Less than a week ago, at Whitewater’s Common Council session of 5.21.13, the city heard a presentation supposedly on university policies ‘to educate young adults’ about the dangers of substance abuse.

It was anything but that: after brief introductions from City Manager Clapper and Chancellor Richard Telfer, UW-Whitewater Police Chief Matt Kiederlen delivered scripted, doctrinaire, mostly punitive, and begrudging remarks on the university’s approach to drug policy. Chief Matt Kiederlen may hold whatever views he wishes, but it’s more than odd that anyone would watch these remarks and conclude that they would represent, as City Manager Clapper promised, something involving education.

Readers will find this portion of the meeting from 6:00 to 13:00 on the video below. (City Manager Clapper speaks from 6:00 to 7:09, Chancellor Telfer from 7:10 to 8:00, and Chief Matt Kiederlen from 8:00 to 13:00.)

Common Council Meeting 05/21/2013 from Whitewater Community TV on Vimeo.

Chief Matt Kiederlen. Of the three gentlemen speaking, Chief Kiederlen remarks were the most to be expected; Whitewater will be one of the last places in America to abandon the Drug War. America will end that so-called war, and the huge expense for the sham gain it has provided, but a mostly punitive approach will linger here after the majority of our fellow citizens have turned away. (When that majority has turned away, it won’t be because of rejection from the left, but from the right, having grown tired of undelivered promises.)
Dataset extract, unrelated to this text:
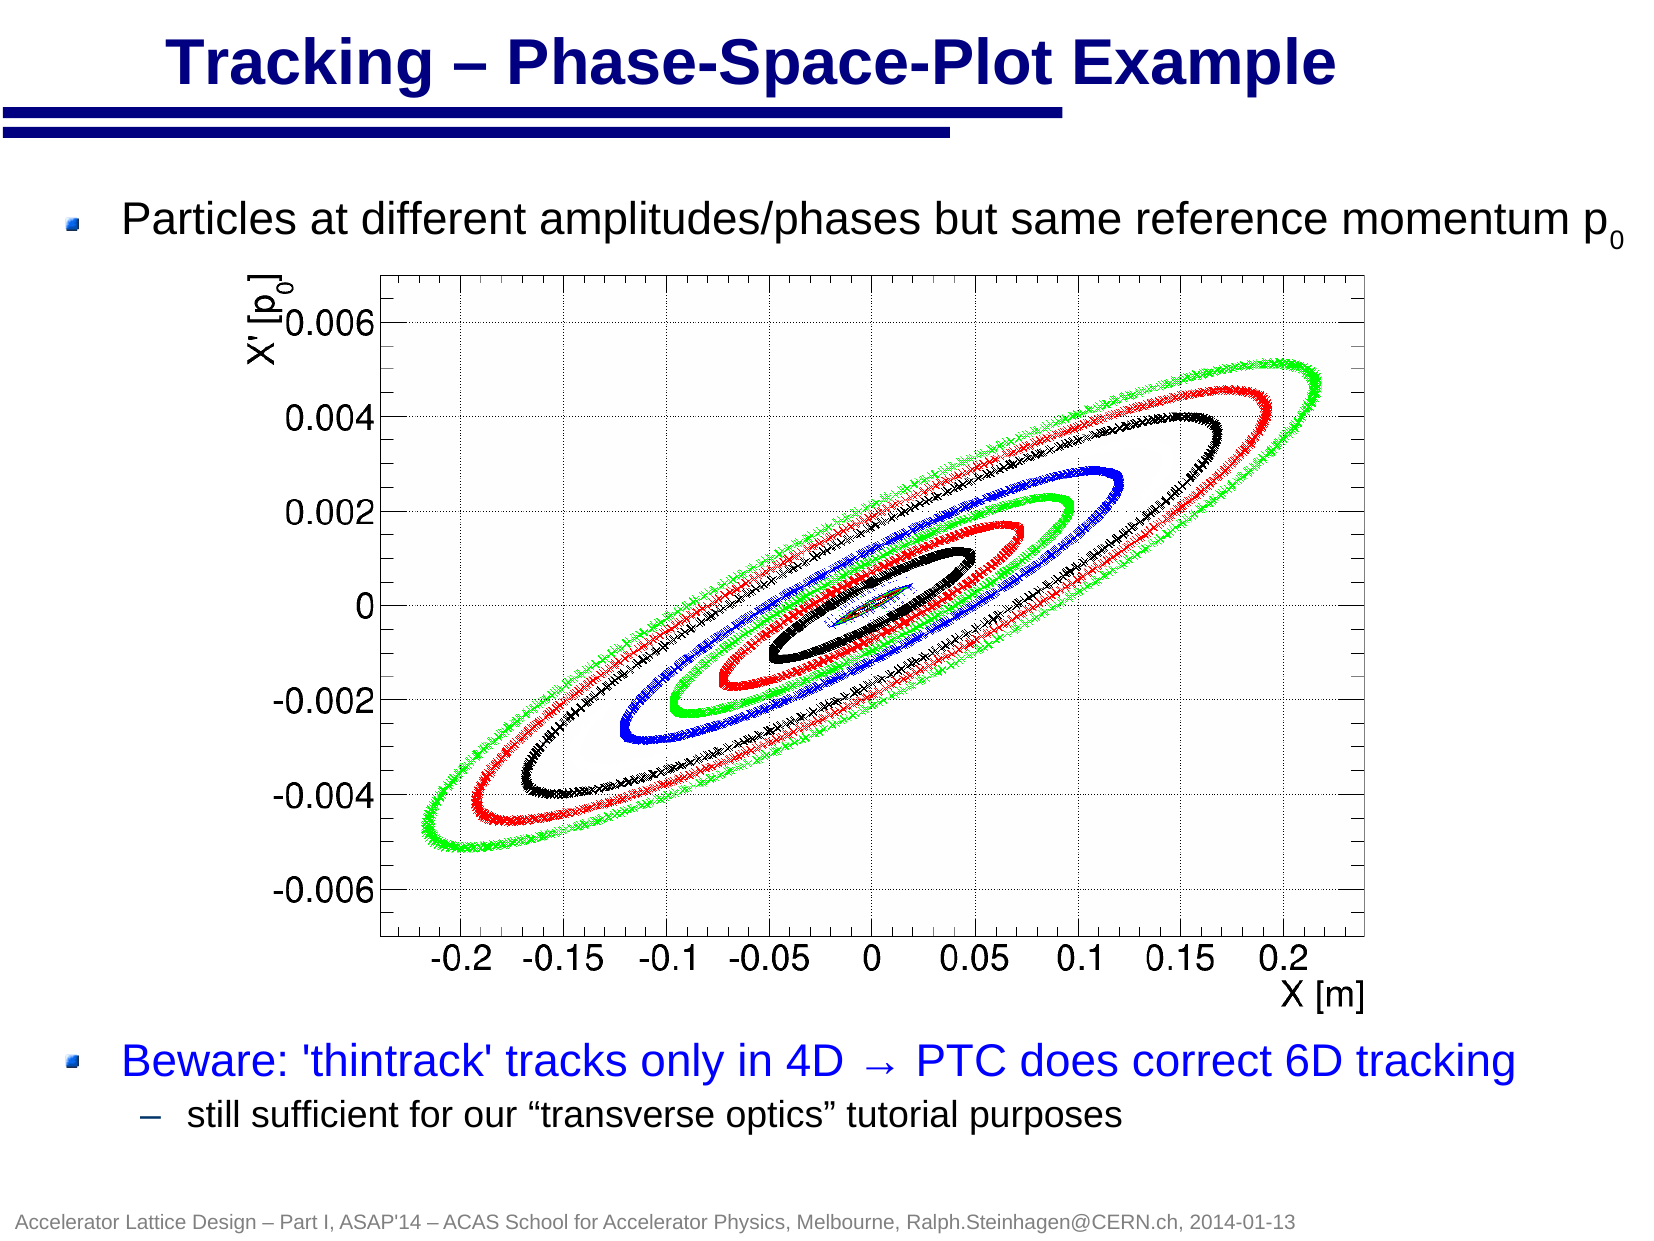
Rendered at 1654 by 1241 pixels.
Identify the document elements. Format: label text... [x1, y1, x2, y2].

For now, it’s an ‘education’ that’s a mostly coerced re-education under threat of greater punishment.

Instead of seeking a genuine transformation in someone’s thinking, we’ve a touted policy of overwhelming young people with possible sanction after sanction, with the assertion that all those possible punishments, both criminal and civil, a compulsory education class, and community service will somehow work a transformation in one’s thinking.

There’s a profound difference between permanently rejecting substance abuse as a matter of good health and temporarily renouncing substance abuse as a way to avoid harsher punishment.
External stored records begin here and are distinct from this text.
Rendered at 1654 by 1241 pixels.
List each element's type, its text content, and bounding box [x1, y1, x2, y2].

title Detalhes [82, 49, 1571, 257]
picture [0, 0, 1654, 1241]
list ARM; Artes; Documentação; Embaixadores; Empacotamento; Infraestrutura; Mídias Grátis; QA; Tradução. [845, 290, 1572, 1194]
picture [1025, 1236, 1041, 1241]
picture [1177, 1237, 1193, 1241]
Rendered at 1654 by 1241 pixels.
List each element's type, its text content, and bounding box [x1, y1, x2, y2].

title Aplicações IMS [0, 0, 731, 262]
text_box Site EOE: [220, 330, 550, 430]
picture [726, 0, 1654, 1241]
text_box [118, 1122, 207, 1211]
If even the Soviets, with all the force of the state, couldn’t eradicate alcohol abuse by punitive means – and they couldn’t – then there’s nothing any punitive measure in small-town Whitewater will do to work a permanent and meaningful solution.
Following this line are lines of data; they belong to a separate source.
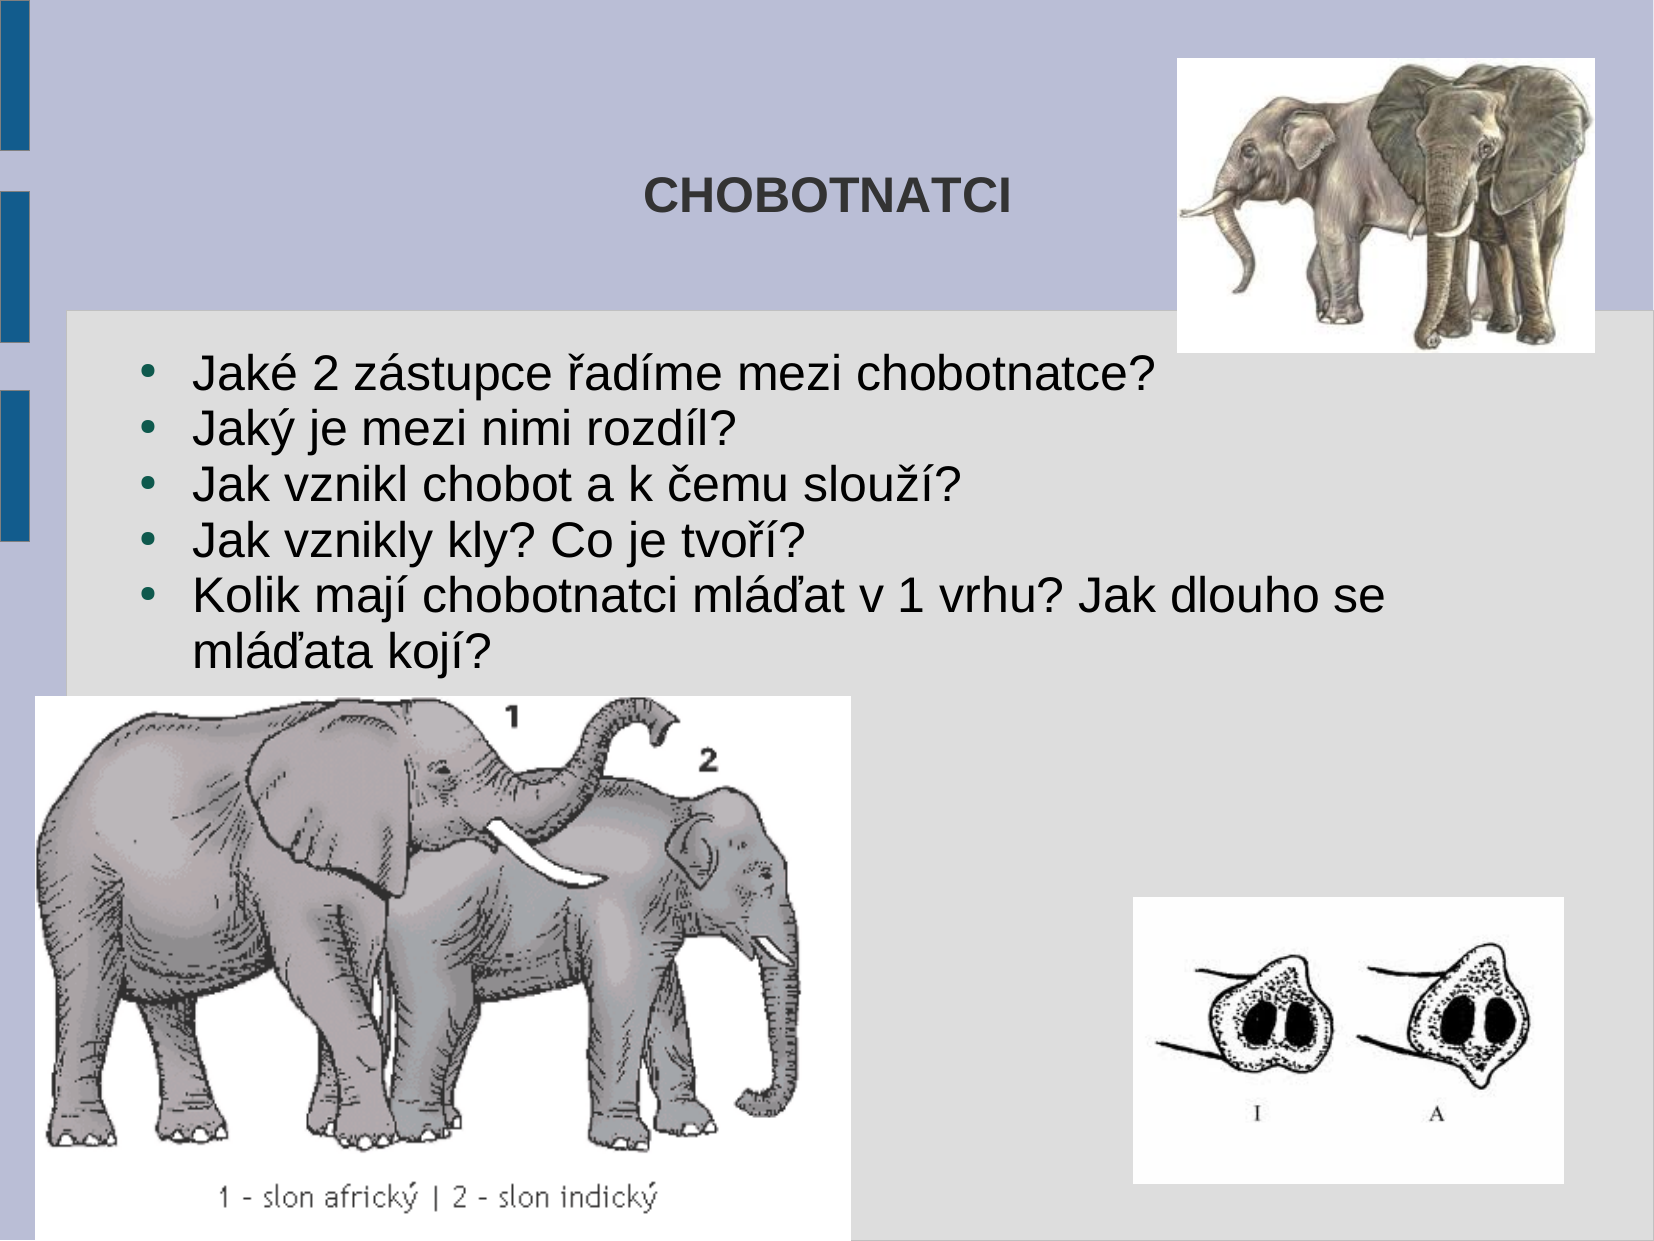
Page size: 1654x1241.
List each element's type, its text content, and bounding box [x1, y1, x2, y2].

picture [1177, 58, 1595, 353]
picture [1133, 897, 1564, 1184]
picture [35, 696, 851, 1241]
list Jaké 2 zástupce řadíme mezi chobotnatce? Jaký je mezi nimi rozdíl? Jak vznikl chobot a k čemu slouží? Jak vznikly kly? Co je tvoří? Kolik mají chobotnatci mláďat v 1 vrhu? Jak dlouho se mláďata kojí? [121, 344, 1534, 1127]
title CHOBOTNATCI [121, 91, 1177, 299]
Chancellor Telfer. I’m not sure why the Chancellor bothered to speak at all, his remarks being both merely introductory and wholly inconsequential. His dean of students couldn’t attend, and his campus police chief did all the meaningful talking. Perhaps someone had the idea that Chancellor Telfer’s imprimatur gave Chief Matt Kiederlen’s remarks a certain boost, but then one would have to believe that the Telfer Administration had an imprimatur to offer.

It doesn’t; the big issues of town-gown relations haven’t been solved. Another chancellor will have to tackle the problems that Chancellor Telfer either can’t or won’t address. In the end, his administration will be mostly forgettable, having substituted a crony-capitalist building program for a genuine transformation in city-university relations.

(Money from then-Gov. Doyle or Gov. Walker is no substitute for a change in attitudes.)

The university’s influence in the city has been often wasted, as the administration’s courage extends no further than the first encounter with a complaining, unreconstructed resident.

Thousands of students enrich the city, but this administration’s advocacy of their interests dutifully stops when Whitewater’s stodgy town squires become upset.

City Manager Clapper. The most puzzling person in this is surely City Manager Clapper. Either his prior conversations duped him into misunderstanding what kind of presentation he’d receive at Council, or he can’t tell the difference between a punitive policy and a truly rehabilitative one.

Neither possibility is reassuring.

It’s not that one minds hearing how policymakers truly think. Better to see and hear official’s reactionary positions than have them hidden from public view. It’s advantageous to know.

Simultaneously, it’s disconcerting: these leaders within the city are, respectively, less reasonable, less effectual, and less insightful than Whitewater deserves.